Court Dismisses Town’s Attempt to Take Private Property

Court Dismisses Town's Attempt to Take Private Property

The News

Maricopa County Superior Court Judge Art Anderson has dismissed an attempt by the Town of Florence, Arizona to take nearly 1,200 acres of private property away from Florence Copper Inc.

The decision is the latest in a series of legal victories for Florence Copper which continues to successfully defend itself against a variety of legal actions taken against it by the Town of Florence.

Florence Copper’s legal successes indicate that the Town’s opposition to the project is not supported by the law.

The Opportunity Ahead

The Town acknowledges its obligation and desire to encourage the creation of jobs and investment for the benefit of its citizens. The Florence Copper Project offers that opportunity and benefit, and it does so without the environmental impacts normally associated with traditional mining methods.

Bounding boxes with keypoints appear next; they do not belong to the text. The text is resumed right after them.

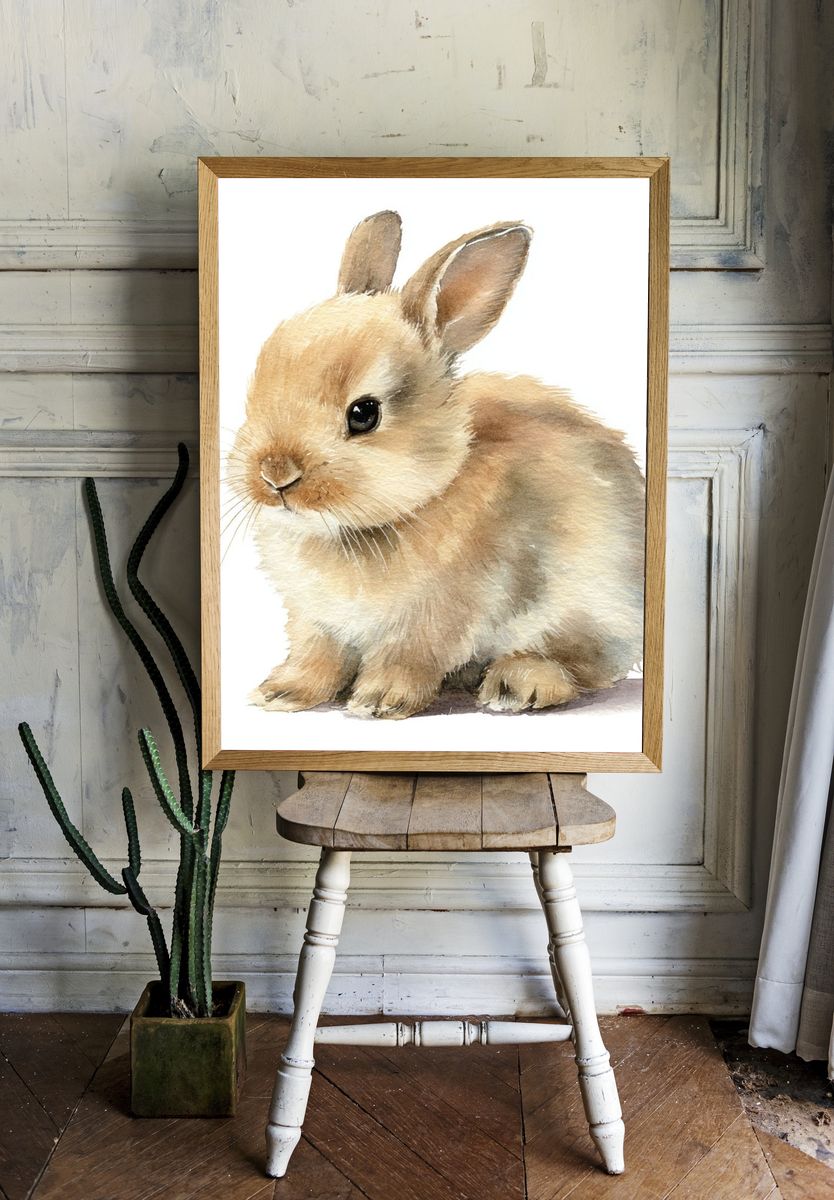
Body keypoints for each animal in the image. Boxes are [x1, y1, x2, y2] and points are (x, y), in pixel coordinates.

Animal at [227, 209, 645, 720]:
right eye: (259, 383)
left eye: (363, 414)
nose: (274, 474)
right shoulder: (315, 620)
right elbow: (316, 656)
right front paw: (282, 693)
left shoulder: (441, 614)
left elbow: (409, 656)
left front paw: (379, 701)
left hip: (594, 608)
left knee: (582, 666)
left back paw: (517, 684)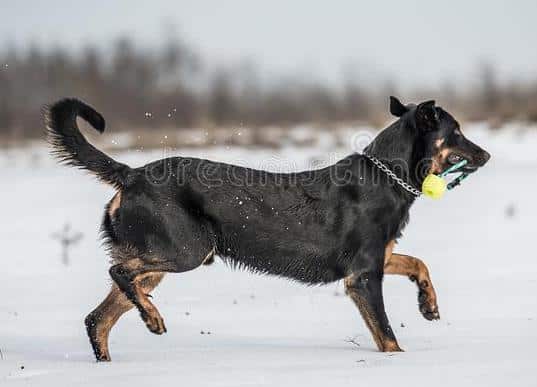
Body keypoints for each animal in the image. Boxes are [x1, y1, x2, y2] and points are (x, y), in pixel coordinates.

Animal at [47, 96, 490, 360]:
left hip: (161, 259)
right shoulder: (363, 278)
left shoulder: (378, 259)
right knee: (119, 273)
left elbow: (418, 262)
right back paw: (152, 318)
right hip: (185, 251)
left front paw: (428, 304)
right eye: (456, 132)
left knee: (98, 318)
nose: (486, 155)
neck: (388, 176)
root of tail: (131, 174)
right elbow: (387, 336)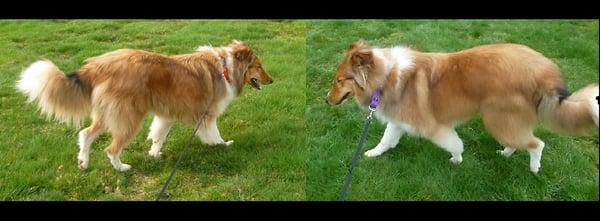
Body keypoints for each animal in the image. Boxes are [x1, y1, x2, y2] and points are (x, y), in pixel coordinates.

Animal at [15, 40, 274, 171]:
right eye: (259, 66)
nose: (272, 80)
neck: (225, 67)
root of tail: (98, 66)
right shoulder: (207, 114)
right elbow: (213, 132)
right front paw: (222, 145)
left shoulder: (166, 115)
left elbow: (158, 135)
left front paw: (154, 154)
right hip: (128, 117)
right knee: (110, 148)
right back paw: (121, 167)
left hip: (108, 114)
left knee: (85, 134)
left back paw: (83, 162)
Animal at [326, 40, 596, 174]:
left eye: (339, 81)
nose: (326, 100)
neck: (385, 76)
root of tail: (543, 71)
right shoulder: (399, 120)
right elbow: (386, 140)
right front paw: (373, 153)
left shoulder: (431, 126)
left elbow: (455, 143)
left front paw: (456, 160)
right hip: (503, 121)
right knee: (520, 141)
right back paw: (506, 153)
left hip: (497, 118)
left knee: (536, 143)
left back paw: (534, 167)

Rather than continue to wage expensive legal battles against the project, the right and reasonable thing for the Town to do is take a fact-based position on the project. Proceeding with a Production Test Facility will deliver those facts. Only after the safety of the project is proven will the state and federal agencies charged with safeguarding the public’s drinking water supplies permit the project to move to full production.


The court ruling stems from a lawsuit initiated by the Town against Florence Copper Inc. in October 2013.

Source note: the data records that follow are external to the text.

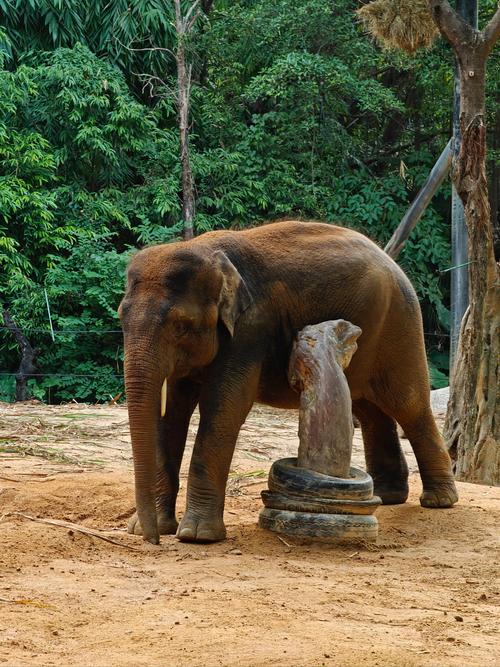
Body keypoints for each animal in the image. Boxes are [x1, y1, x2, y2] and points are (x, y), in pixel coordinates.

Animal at [119, 220, 458, 545]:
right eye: (121, 319)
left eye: (181, 325)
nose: (153, 541)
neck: (204, 250)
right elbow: (172, 414)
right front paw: (148, 529)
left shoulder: (250, 330)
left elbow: (223, 408)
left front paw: (196, 536)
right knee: (369, 407)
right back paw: (388, 496)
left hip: (401, 324)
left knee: (409, 405)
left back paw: (438, 500)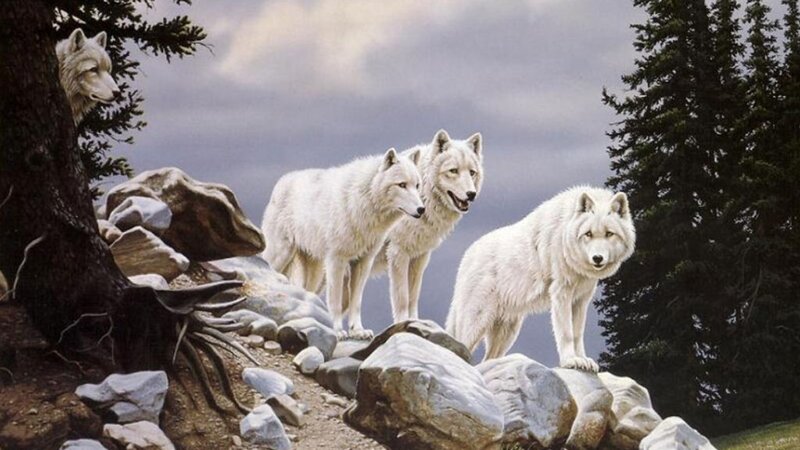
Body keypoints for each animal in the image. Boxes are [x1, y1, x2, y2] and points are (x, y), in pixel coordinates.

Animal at [262, 148, 424, 340]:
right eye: (402, 185)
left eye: (417, 185)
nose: (422, 209)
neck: (362, 201)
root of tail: (281, 181)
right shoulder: (336, 260)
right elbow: (335, 300)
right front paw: (337, 331)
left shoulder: (363, 262)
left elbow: (356, 301)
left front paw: (358, 330)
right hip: (281, 255)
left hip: (315, 269)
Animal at [370, 130, 484, 323]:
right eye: (453, 171)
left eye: (472, 173)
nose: (471, 194)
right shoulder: (398, 253)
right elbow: (402, 298)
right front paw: (403, 323)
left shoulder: (420, 256)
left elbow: (413, 296)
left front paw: (415, 322)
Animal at [445, 186, 635, 371]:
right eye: (588, 234)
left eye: (609, 234)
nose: (597, 258)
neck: (564, 233)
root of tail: (466, 256)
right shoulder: (561, 293)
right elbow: (566, 333)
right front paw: (570, 361)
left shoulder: (581, 299)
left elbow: (577, 333)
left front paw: (583, 360)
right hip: (477, 322)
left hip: (508, 330)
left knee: (488, 359)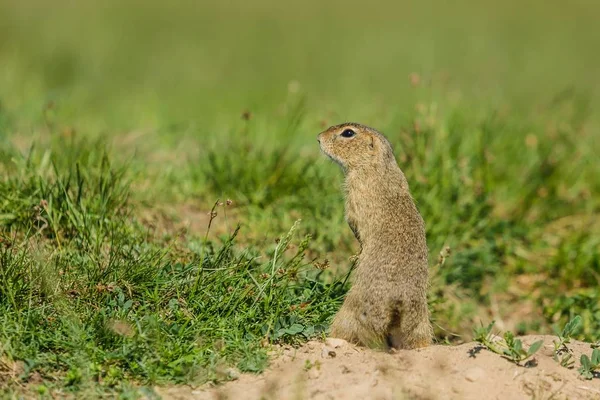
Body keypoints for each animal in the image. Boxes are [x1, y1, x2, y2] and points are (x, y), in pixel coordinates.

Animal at [318, 122, 432, 350]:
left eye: (348, 133)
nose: (318, 138)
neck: (379, 166)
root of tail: (397, 305)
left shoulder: (356, 193)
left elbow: (354, 220)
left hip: (352, 309)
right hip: (421, 324)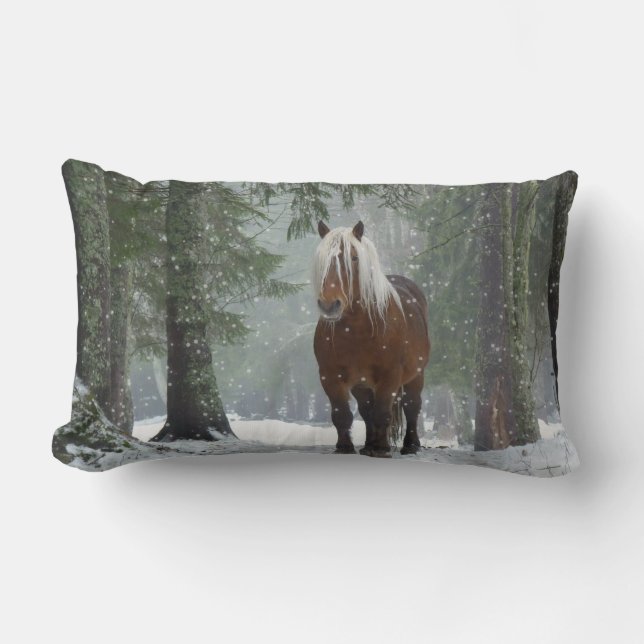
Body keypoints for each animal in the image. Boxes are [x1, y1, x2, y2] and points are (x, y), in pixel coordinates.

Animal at [312, 220, 430, 458]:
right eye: (322, 259)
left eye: (354, 258)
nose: (329, 305)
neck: (358, 331)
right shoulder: (329, 376)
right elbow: (342, 414)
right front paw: (344, 447)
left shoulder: (390, 375)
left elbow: (383, 413)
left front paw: (382, 449)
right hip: (362, 384)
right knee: (367, 411)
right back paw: (368, 445)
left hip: (416, 375)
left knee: (412, 406)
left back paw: (410, 445)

Florence Copper Inc. intends to conduct copper-recovery operations on its property (and on adjacent State Trust Land, pursuant to a mining lease), in accordance with its position that mining is a legal nonconforming use of its land within the Town of Florence.

The Town sought to stop the operation from proceeding by asserting an “eminent domain claim” over the property. However, the court agreed with Florence Copper’s argument that the Town lacks the legal grounds to expropriate the company’s property and thus, the eminent domain claim should be dismissed.

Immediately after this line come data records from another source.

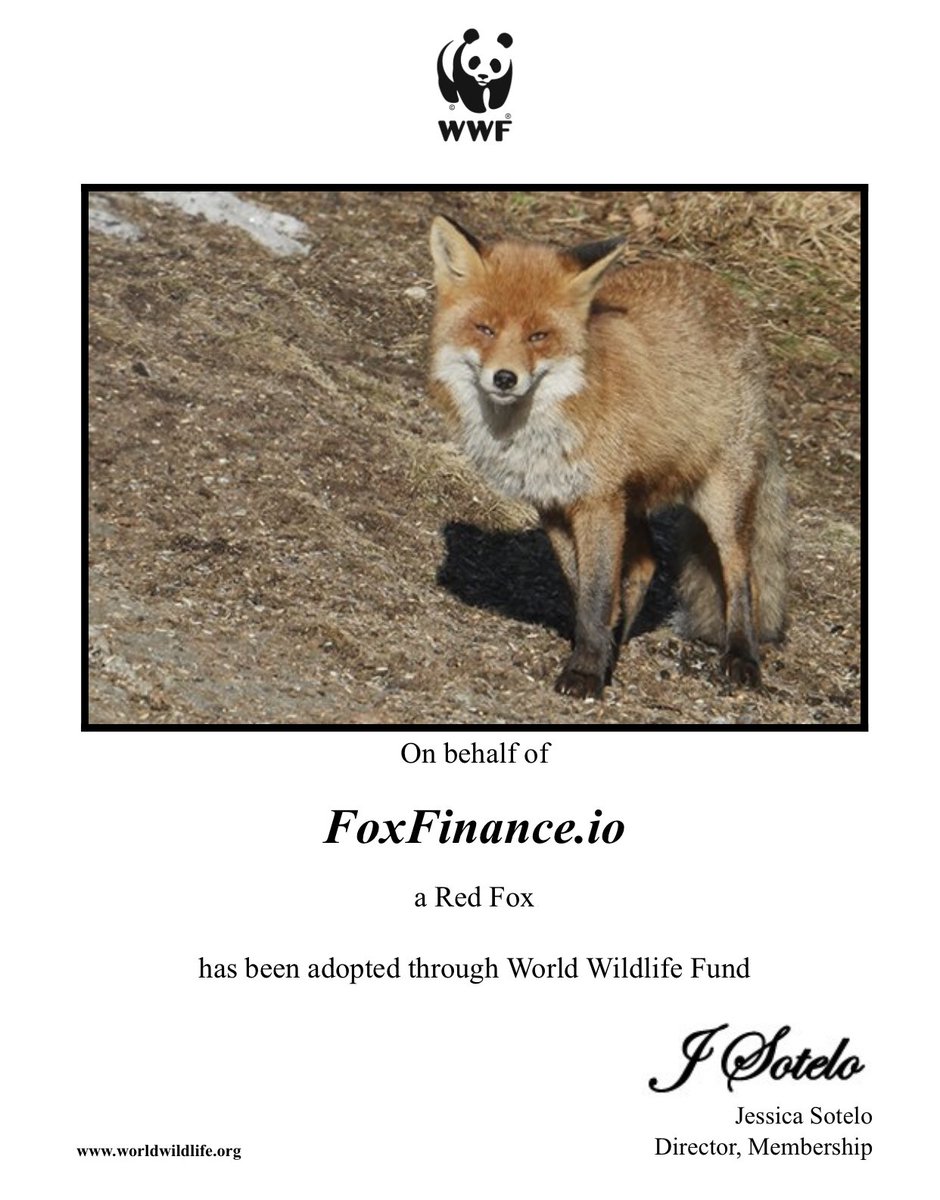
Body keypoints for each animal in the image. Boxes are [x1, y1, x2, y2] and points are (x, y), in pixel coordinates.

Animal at [427, 215, 788, 700]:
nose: (505, 378)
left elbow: (598, 593)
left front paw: (586, 671)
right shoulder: (555, 503)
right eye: (485, 329)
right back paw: (622, 637)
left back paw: (742, 656)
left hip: (719, 500)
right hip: (630, 501)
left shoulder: (597, 502)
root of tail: (720, 287)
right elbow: (583, 589)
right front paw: (596, 650)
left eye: (538, 336)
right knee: (647, 562)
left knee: (739, 574)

The Town is also seeking a court ruling that mining on the company’s private property is not a legal nonconforming use. If they fail on that argument they could once again initiate a claim for eminent domain, although it is unlikely that they would be successful. Moreover, before the Town may take the property by eminent domain, it must first pay Florence Copper its fair market value.

A Series of Legal Defense Victories for Florence Copper

The superior court’s ruling is the latest in a series of legal successes for Florence Copper as they defend themselves against the Town’s legal tactics intended to stop the Florence Copper Project from moving forward.
  • In April 2012, the Town unsuccessfully sought to condemn the company’s administrative offices on health and safety grounds. After Florence Copper filed for injunctive relief, the Town agreed that Florence Copper’s employees could return to their offices and paid the company $100,000 in damages as a result of the Town’s action.
  • In August 2012, the Town passed an ordinance prohibiting the use of 50 gallons or more of sulfuric acid within Town limits for any purpose besides agricultural use. The Town subsequently withdrew the ordinance after Florence Copper filed a lawsuit in federal court to stop its enforcement.
  • In a third legal action, the Town joined with Johnson Utilities and two other private parties to prevent the Arizona Department of Environmental Quality from issuing an Aquifer Protection Permit for the operation of Florence Copper’s Production Test Facility. That lawsuit was dismissed in 2013 by the court because it lacked sufficient legal grounds. The ruling was upheld on appeal.